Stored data
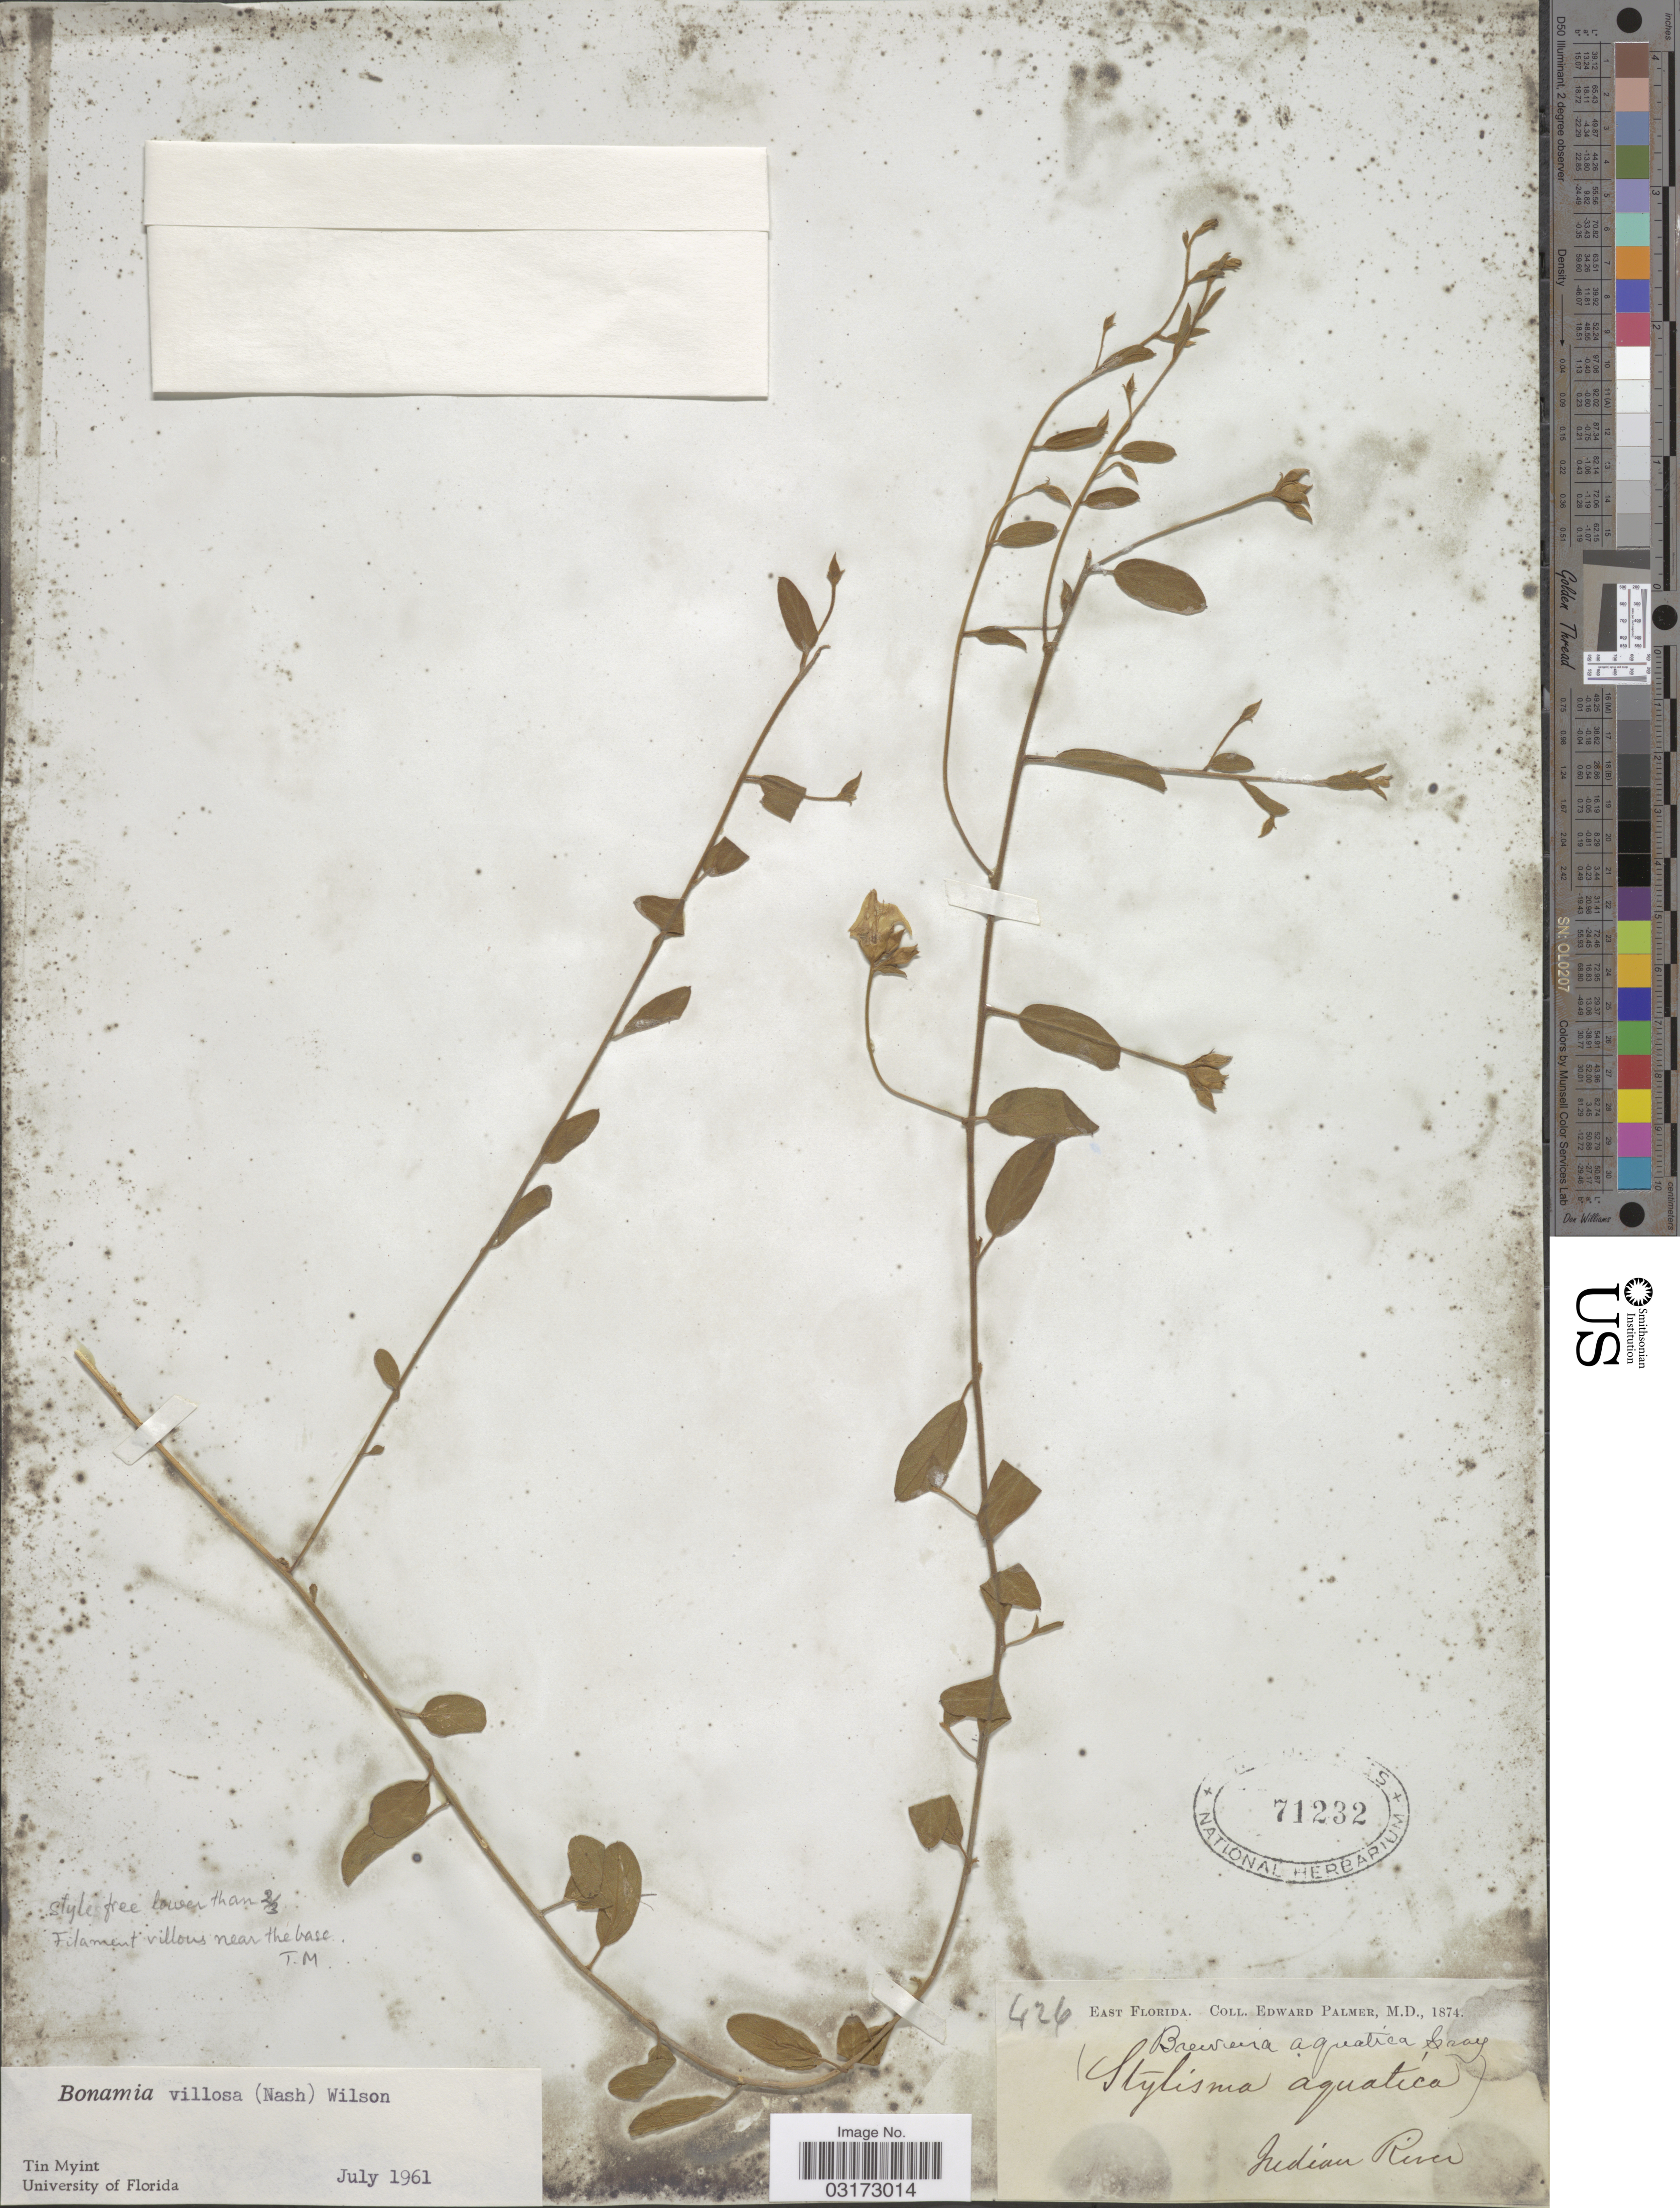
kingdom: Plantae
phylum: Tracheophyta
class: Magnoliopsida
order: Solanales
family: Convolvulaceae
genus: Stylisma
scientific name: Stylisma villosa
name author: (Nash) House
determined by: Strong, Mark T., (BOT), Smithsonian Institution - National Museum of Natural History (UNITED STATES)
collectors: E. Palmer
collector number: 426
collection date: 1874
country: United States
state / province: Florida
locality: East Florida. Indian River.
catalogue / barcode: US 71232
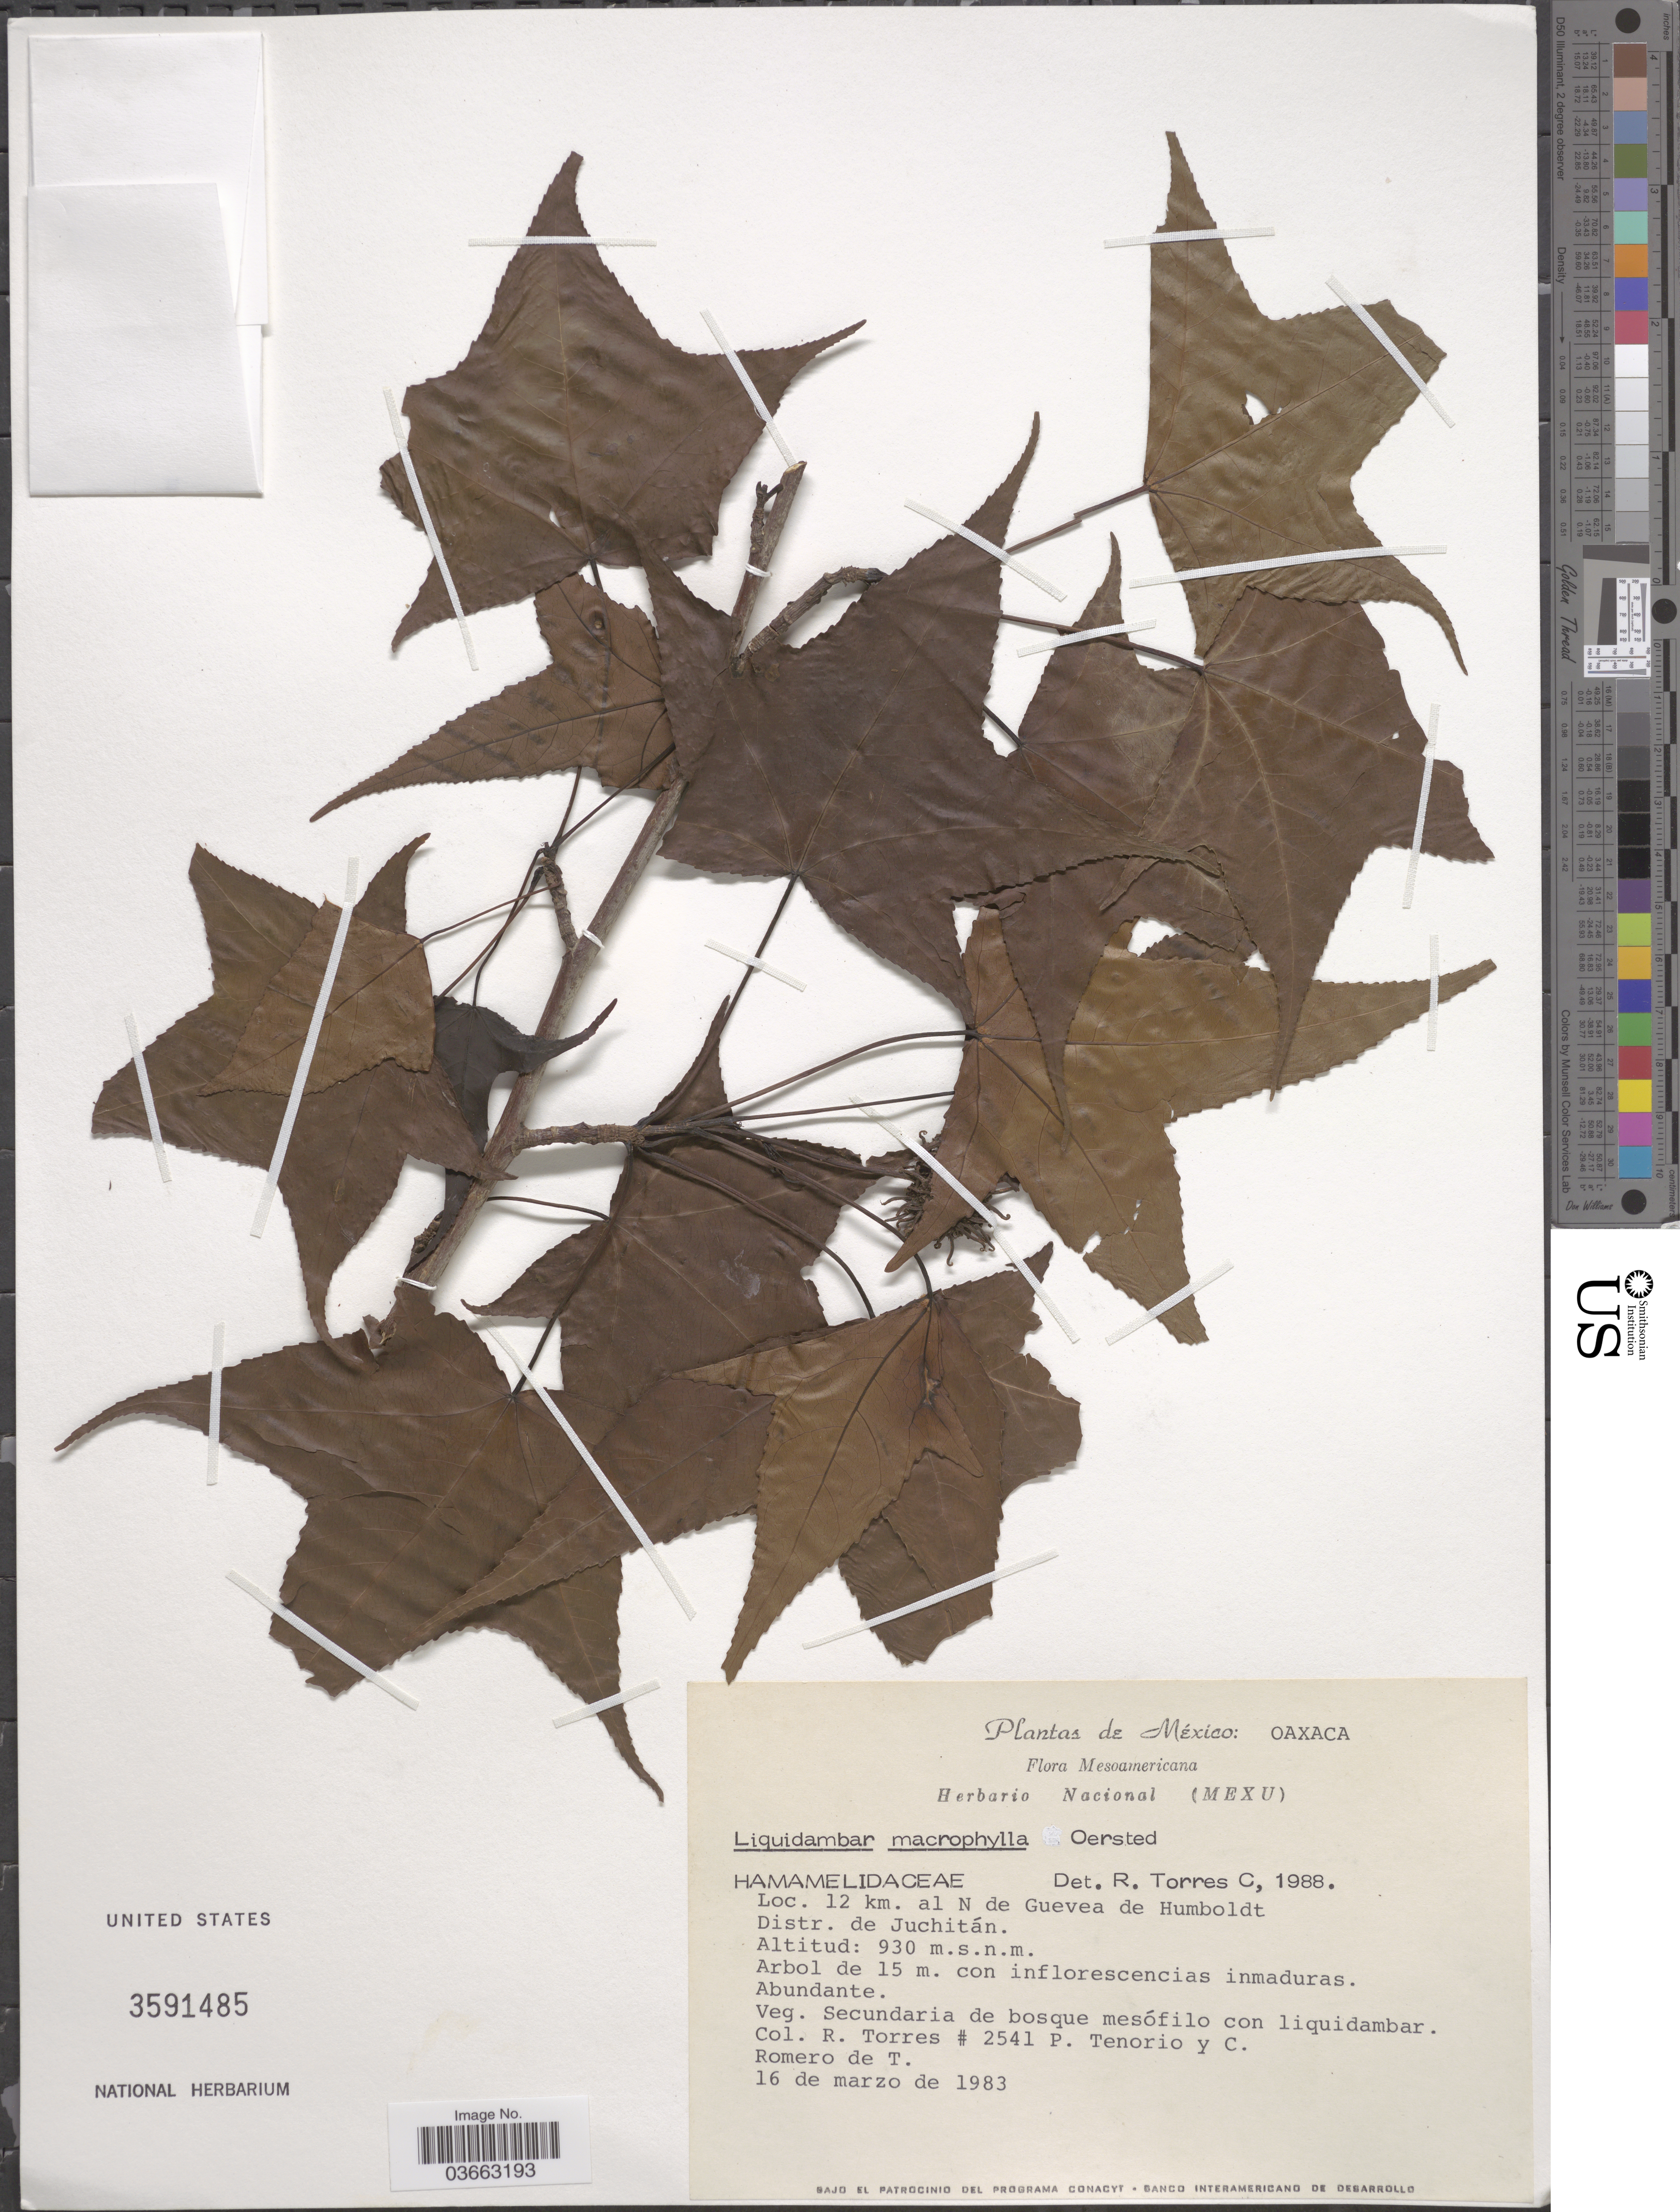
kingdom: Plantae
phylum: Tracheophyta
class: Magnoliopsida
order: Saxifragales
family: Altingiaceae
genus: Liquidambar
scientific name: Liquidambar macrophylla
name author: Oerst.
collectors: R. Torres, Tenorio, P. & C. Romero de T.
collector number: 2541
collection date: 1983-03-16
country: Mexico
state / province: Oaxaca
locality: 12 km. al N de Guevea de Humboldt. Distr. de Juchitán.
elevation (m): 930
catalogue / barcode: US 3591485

**Written problem**
Lay out the records from the line containing "country: United States" through the end of the records as a two-column CSV with the headers field and value. Give one row for each field, putting its name and its entry each in one quoted field, turn any line breaks into spaces, and leave the pictures out.

**Result of this exercise**
field,value
"country:","United States"
"state / province:","Florida"
"locality:","East Florida. Indian River."
"catalogue / barcode:","US 71232"
"kingdom:","Plantae"
"phylum:","Tracheophyta"
"class:","Magnoliopsida"
"order:","Saxifragales"
"family:","Altingiaceae"
"genus:","Liquidambar"
"scientific name:","Liquidambar macrophylla"
"name author:","Oerst."
"collectors:","R. Torres, Tenorio, P. & C. Romero de T."
"collector number:","2541"
"collection date:","1983-03-16"
"country:","Mexico"
"state / province:","Oaxaca"
"locality:","12 km. al N de Guevea de Humboldt. Distr. de Juchitán."
"elevation (m):","930"
"catalogue / barcode:","US 3591485"